Ege Denizi’nde, 30 Ekim’de meydana gelen ve İzmir’i vuran 6,6 büyüklüğündeki zelzelede hasar gören orta hasarlı yapılar için güçlendirme yapılmasına karar verildi. Zarurî güçlendirmenin yanı sıra birçok daire sakinin de binasını güçlendirmek istediği bilinirken, Yapı Kontrol Uzmanı Uğur Oflaz, vatandaşlara ikazlarda bulundu. Yıkımın en fazla olduğu Bayraklı ilçesinde 17 yıl evvel güçlendirme çalışması yaptıkları apartmanda konuşan Oflaz, “Güçlendirme, sarsıntı yönetmeliğine nazaran mümkün en büyük zelzelede binanın ayakta kalması ve can güvenliğini sağlanması sürecine deniyor. Ehil eller tarafından güçlendirilmiş binada can kaybı olmaz. Büyük bir zelzelede çatılar uçar, duvarlar patlar, cam kırılır ancak beşerler burnu kanamadan çıkar. Güçlendirmenin maksadı da budur. Tüm dünyada bu sistem uygulanıyor. Binaya yalnızca tamir yapıp buna güçlendirme diyenler ve ısı mantosu yapıp güçlendirme yaptım diyenler var. Bir sıva yapıp ismine güçlendirme diyorlar” sözlerini kullandı.
‘GÜÇLENDİRME SÜRECİNİ KALFA YAPAMAZ’
Güçlendirmenin en değerli elemanının ‘mantolama’ ve ‘perde’ olduğunun altını çizen Oflaz, “Orta hasarlı binalarda oturanlar zarurî güçlendirme yapacak. Az hasarlı binaların da performans tahlili yaptırmak gerekiyor. Biz güçlendirme hesabı yaparken binayı yok sayıyoruz ve ona nazaran yapısal elemanlar ekliyoruz. Güçlendirmenin tek devası sarsıntı perdesidir. Yetersiz kolonları da demirli betonla sarıyoruz ve buna mantolama diyoruz. Güçlendirme sürecinde en alt kattan en üst kata kadar perde yapılmak zorundadır ve bu perde temele bağlanmak zorundadır. Bunların yanı sıra bu süreçte katiyetle inşaat mühendisi olmalı. Artık bunu kabul etmemiz gerekiyor. Güçlendirmeyi bir usta yahut kalfa yapamaz. İkinci olarak güçlendirme yapı bilgisi ister. Yeni bina üzere planı çizip yaptıramazsınız. Evvel temel yapıyoruz ve üst dairelerle işimiz olmuyor. Akabinde bodrum ve tabana geçiyoruz. Bir daire ise 15 gün üzere bir müddette güçlendirmeyi yapıyoruz” diye konuştu.
‘SIVILAŞMAYA KARŞI TAŞ KOLON’
Yer sıvılaşmasına karşı taban ıslahı yapılmasının olmazsa olmaz olduğunun altını çizen Oflaz, “Zemininde su olan her yerde ‘sıvılaşma’ olmaz.
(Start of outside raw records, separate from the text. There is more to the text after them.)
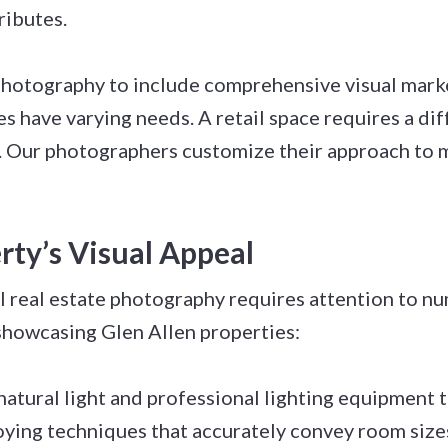
ributes.
photography to include comprehensive visual mark
s have varying needs. A retail space requires a dif
ity. Our photographers customize their approach to
ty’s Visual Appeal
l real estate photography requires attention to n
showcasing Glen Allen properties:
natural light and professional lighting equipment 
ying techniques that accurately convey room size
Bu duruma her yerde rastlamıyoruz. Sıvılaşan tabanlarda zelzele esnasında yer suyu yüzeye çıkıyor ve bina suyun yüzeyinde kalamayınca yapı ya yatıyor ya da çöküyor. Adapazarı’nda da bu durumu yaşamıştık. Oradaki zelzelenin akabinde 2 yıl boyunca güçlendirme çalışmalarına müsaade verilmemişti. Hem belediye hem de üniversiteler birlikte çalışarak sıvılaşmaya karşı nasıl bir tedbir alabileceğini tartıştı ve taş kolonlar yapılmaya başlandı. Biz de 17 yıl evvel bu binayı güçlendirdiğimizde tabanı 15 metre 30 santim çapında kazık çakıp içlerine çakıl bastık. Böylelikle tabanın yapısını nispeten değiştirdik. Hem de zelzelede binanın su üzerinde kalmasına mahzur olduk. Sıvılaşma riski olan yerlerde zemin ıslahı yapılmak zorundadır” dedi.
Isı mantolamasının güçlendirmeyle bir ilgisi olmadığına da değinen Oflaz, “İki tıp mantolama var. Birincisi dış cepheye yapılan ve ısı yalıtımı sağlayan mantolama oburu ise bizim kolon sarmamıza deniyor. Dış cepheye yapılan mantolamanın güçlendirmeyle hiçbir alakası yok. Kolonlara yapılan mantolama da tek başına bir işe yaramaz. Tüm sorun perdelerdir. Örneğin bir binanın yarısına yapılıp yarısına yapılmazsa zelzelede sağlam olmayan yerler bıçak üzere kesilir” diye konuştu.